Tuesday, November 29, 2005

Gettin' my learn on with Patty Hearst

For some reason I've been on a documentary kick of late. Call it the lack of exciting new films to watch or just wanting to learn about shit I ignored as an unenlightened youth. I pick topics I know the basics about but don't know the full story. In some cases like "Waco: The Rules of Engagement" you get a whole different side of the government's story, which is always a treat.

In "Guerilla: The Taking of Patty Hearst", the director takes essentially a straight forward historical look at the events. Using archival clips and audio messages from Patty Hearst the story is essentially told by those who lived it. In a nutshell, the Symbionese Liberation Army (S.L.A.) , a group of radical political revolutionaries, kidnaps the daughter of Randolph Hearst in a Robin Hood-type extortion/ransom plot. They demand millions of dollars in food to the poor which is attempted with Katrina-like precision by the "man". Over time Patty's voice messages to her parents (and the public) become less of the hostage nature and take on a member/militant tone. Ok Ok you know the story. The main question becomes "is she or was she full of shit?". She is kidnapped, apparently locked in a closet, smokes some really good pot, starts humping one of the leaders, assists in a bank robbery, sends several "FU" messages to her folks, finally is arrested and VOILA she was brainwashed, tortured, a victim of mind control and happy to be back in her multi-million dollar skin. C'mon. I know we live in the prozac nation but please. This was about as convincing as Catherine Zeta Jones turning from tennis-club/pinky in the air drinking tea-wife to a drug dealing Don Corleone in "Traffic".

**Required actions**
A) Retype a passage from the blog post, beginning at the words "For some reason" and stopping after "always a treat.".
B) Condense the blog post's paragraph beginning "For some reason I've been on a documentary kick" into a shorter version that keeps its main points.
The listing after the blog post isn't needed for any of this work.

**Information provided**
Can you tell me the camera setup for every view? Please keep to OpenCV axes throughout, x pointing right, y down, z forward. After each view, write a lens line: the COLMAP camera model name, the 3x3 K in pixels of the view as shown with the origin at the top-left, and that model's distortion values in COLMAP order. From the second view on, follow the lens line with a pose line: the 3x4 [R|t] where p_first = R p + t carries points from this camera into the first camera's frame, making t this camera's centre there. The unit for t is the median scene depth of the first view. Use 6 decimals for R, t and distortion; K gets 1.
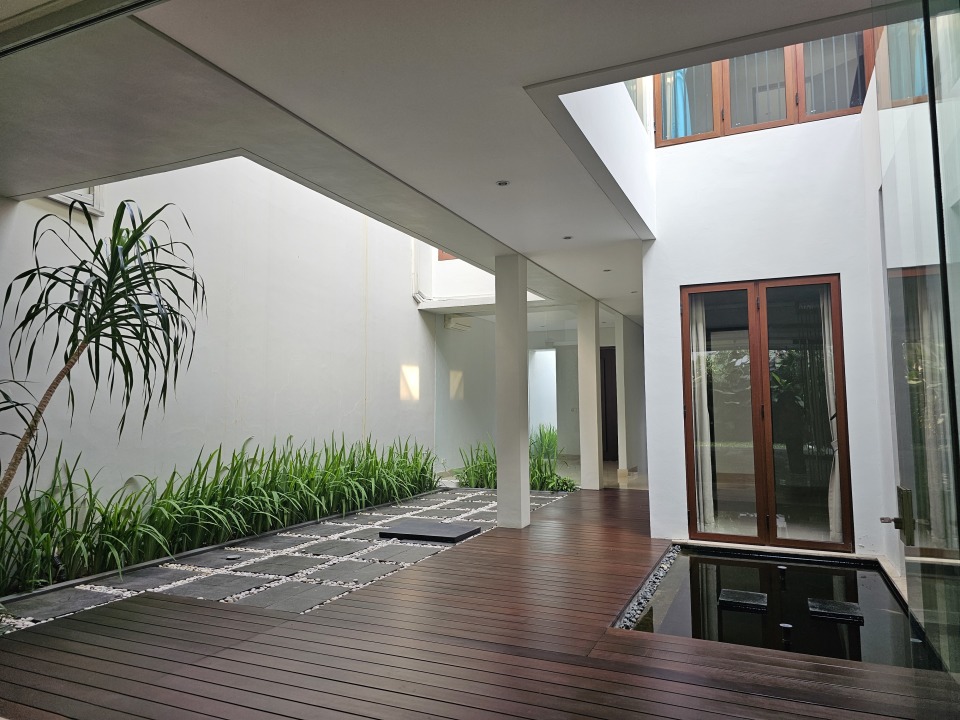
lens RADIAL K [[652.0, 0, 480.0], [0, 652.0, 360.0], [0, 0, 1]] dist [0.002477, -0.000148]
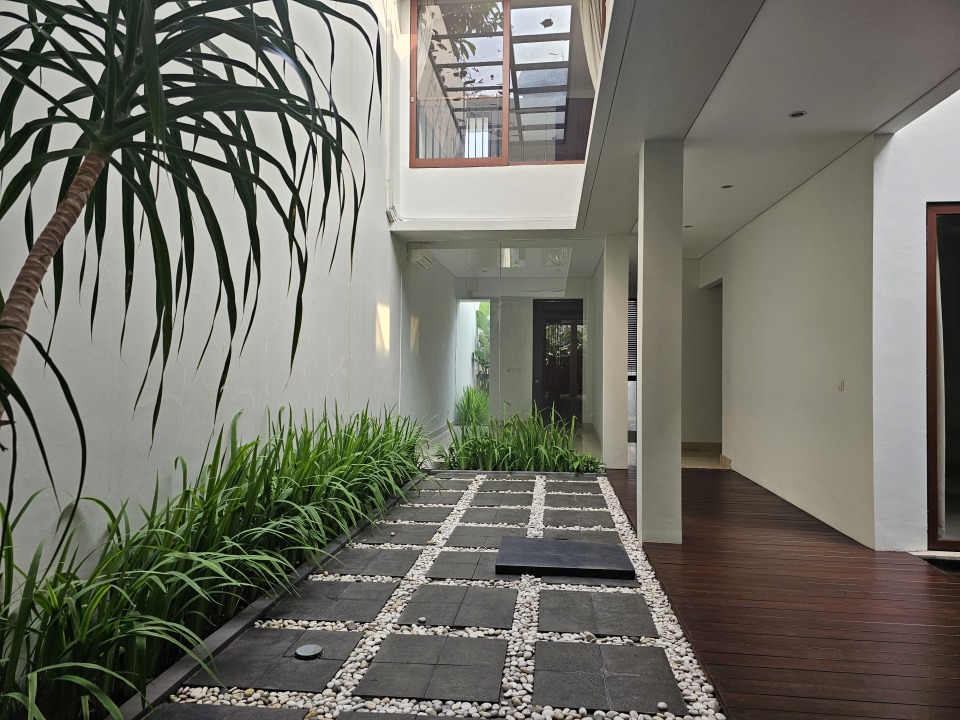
lens RADIAL K [[652.0, 0, 480.0], [0, 652.0, 360.0], [0, 0, 1]] dist [0.002477, -0.000148]
pose [[0.954611, 0.018938, 0.297254, -0.372788], [-0.038858, 0.997366, 0.061247, 0.034045], [-0.295311, -0.070018, 0.952832, 0.448456]]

**Answers to the exercise**
A)
For some reason I've been on a documentary kick of late. Call it the lack of exciting new films to watch or just wanting to learn about shit I ignored as an unenlightened youth. I pick topics I know the basics about but don't know the full story. In some cases like "Waco: The Rules of Engagement" you get a whole different side of the government's story, which is always a treat.

B) The writer has lately been watching documentaries, either because there are few exciting new films or out of a wish to learn about things ignored in youth. The chosen topics are ones the writer knows only the basics of, not the full story. Some, such as "Waco: The Rules of Engagement," offer a very different side of the government's account.